Lui mi ignorò. «Grazie a lei siamo sfuggiti alle Sasaengs. Grazie a lei siamo vivi. Ed ora... non c'è più. Si è sacrificata per avvisarci delle sabbie mobili.» E concluse il sermone con un gemito prolungato ed un segno della croce.

«Ti rendi conto di star parlando di una macchina?» Inarcai un sopracciglio e lanciai un'occhiata al leader, sconvolta. «Sei ricco da far spavento, ne comprerai un'altra.»

Lui mi guardò come se fossi impazzita. «Non era una macchina, Mia. ‒ Sibilò, stringendo i denti in una smorfia di pura sofferenza. ‒ Era la macchina.» I suoi occhi si riempirono di lacrime. «Non puoi essere così insensibile! Dopotutto, ti ha parato quel tuo bel culetto! Avanti, dì qualcosa per commemorarla.»

Tutto ciò era ridicolo. «Sul serio?» Davanti alla sua espressione sconfitta, triste, da cane bastonato, non seppi come dire di no. Roteai gli occhi e sbuffai, incrociando le braccia al petto. «Galaxy...», esordii, voltandomi verso il punto in cui era stata risucchiata. «... sei stata una brava automobile. Non ti dimenticheremo. Soprattutto l'idiota accanto a me che si è messo a piangere e che frigna da quando è uscito dall'utero materno.»

Kris non rispose alla mia provocazione; invece crollò in ginocchio ed affondò le mani nella melma. Cavolo, era ridotto davvero male. «Non ti dimenticherò mai, Galaxy! Ti renderò onore!» E scoppiò in lacrime. Un pianto forte, rumoroso, con tanto di lamenti, singhiozzi strepitanti e moccio che colava dal naso.

Sospirai e gli accarezzai le spalle, sedendomi accanto a lui. «Prova a vederla in questo modo: ora è andata in un posto migliore» dissi, con il tono più dolce e comprensivo del mio repertorio.

«È stata risucchiata dalle sabbie mobili, Mia. È circondata da letame, ossa di animali morti e fiamme dell'Inferno.»

Repressi l'istinto di prendere una palla di fango e schiaffargliela nelle mutande. «Ora esageri.»

«Galaxy era una purosangue. Aveva bisogno di molto affetto. Ora chi si prenderà cura di lei?!» Dio, non piò averlo detto sul serio.

«Kris,» parlai lentamente, ripetendo ciò che avevo intelligentemente affermato in precedenza, «ti rendi conto di star parlando di una macchina?»
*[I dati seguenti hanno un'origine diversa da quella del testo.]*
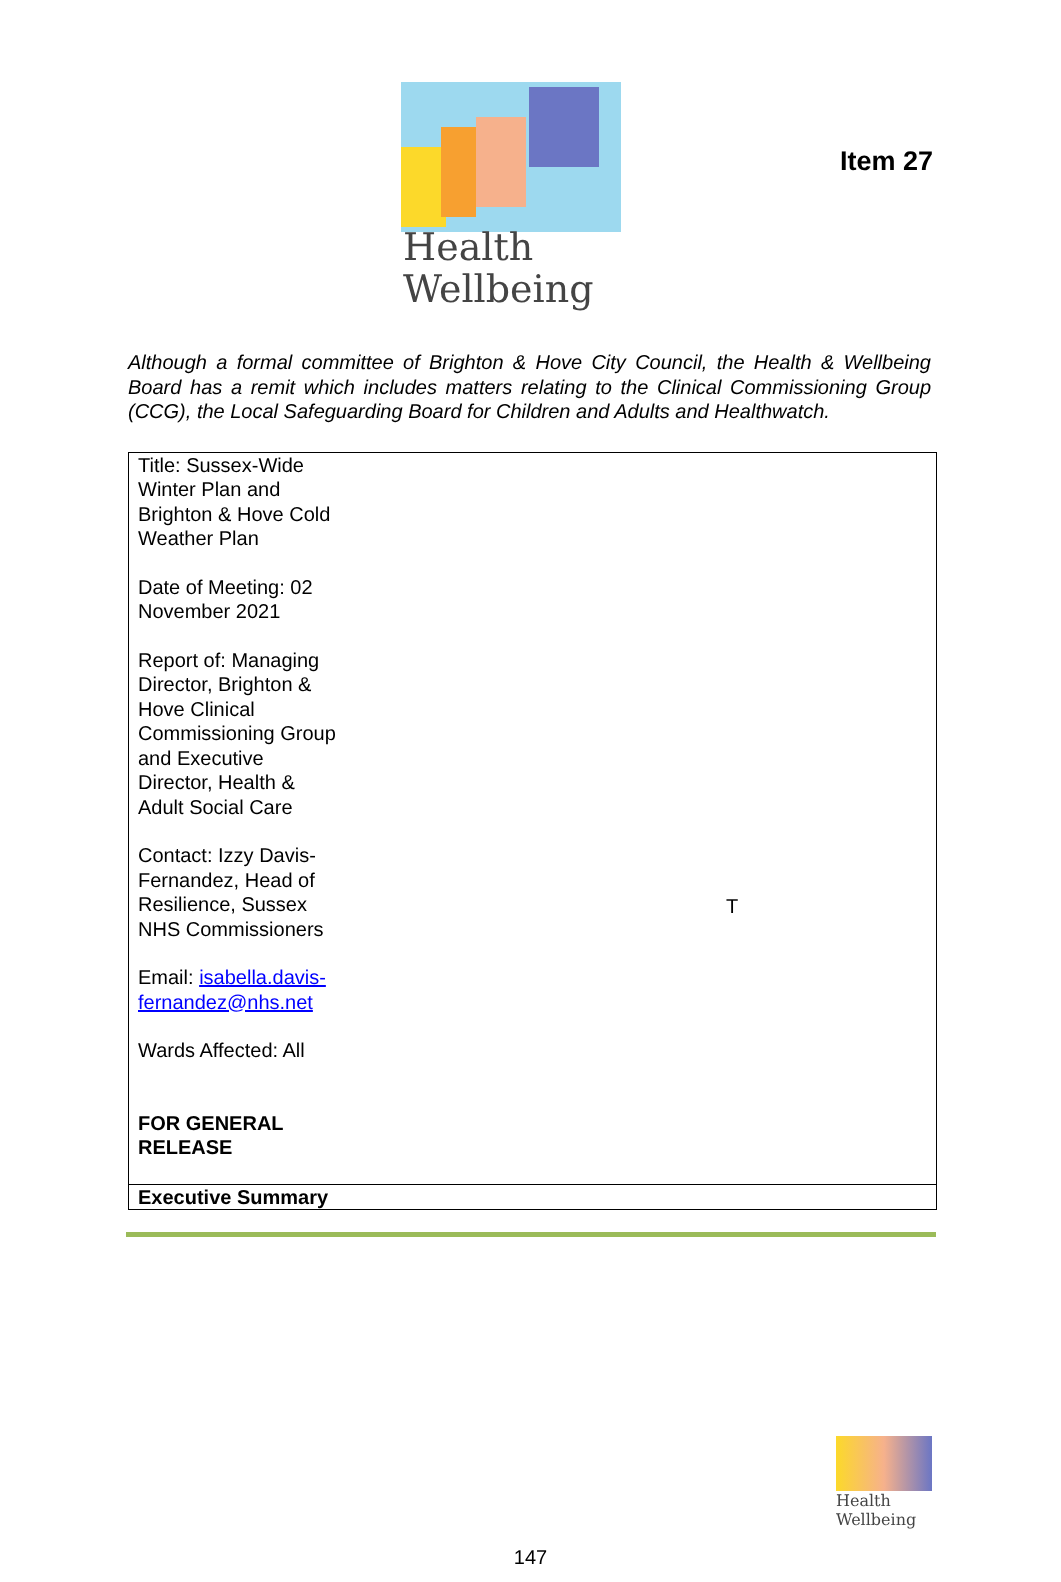Item 27
Health
Wellbeing
Although a formal committee of Brighton & Hove City Council, the Health & Wellbeing Board has a remit which includes matters relating to the Clinical Commissioning Group (CCG), the Local Safeguarding Board for Children and Adults and Healthwatch.
| Title: Sussex-Wide Winter Plan and Brighton & Hove Cold Weather Plan Date of Meeting: 02 November 2021 Report of: Managing Director, Brighton & Hove Clinical Commissioning Group and Executive Director, Health & Adult Social Care Contact: Izzy Davis-Fernandez, Head of Resilience, Sussex NHS Commissioners Email: isabella.davis-fernandez@nhs.net Wards Affected: All FOR GENERAL RELEASE | T |
| Executive Summary | |
Health
Wellbeing
147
Lui si voltò verso di me e puntò gli occhi annacquati sulla mia splendida figura ricoperta di lerciume. «Mia, non capisci un cazzo» sbottò improvvisamente. Il tono piagnucoloso era scomparso, sostituito da parole colme di disprezzo. «Secondo te come ci siamo arrivati qui?! Con una macchina! ‒ Si bloccò, pensoso. ‒ A meno che un'astronave aliena non ci abbia preso con sé e ci abbia portato qui. Comunque... come torniamo a casa, senza un mezzo di trasporto?!»

Oh, cazzo. Per la prima volta in tutta la sua esistenza aveva ragione. Alzai le braccia e proruppi in un urlo disumano. «No, Galaxy!» gridai, stravolta. «Non puoi abbandonarci in questo modo! Che fine ha fatto il bisogno di aiutare il prossimo?! ‒ Gattonai disperatamente verso la pozza di morte che aveva trascinato l'auto negli abissi dell'Inferno. ‒ Ti prego, torna da me!»

«Ehi!» obiettò la Torre, furente. «Galaxy è la mia macchina!» Calcò con uno strillo da mestruata l'aggettivo e diede un pugno al terreno. La melma schizzò da tutte le parti ed una buona parte di essa gli insudiciò il volto.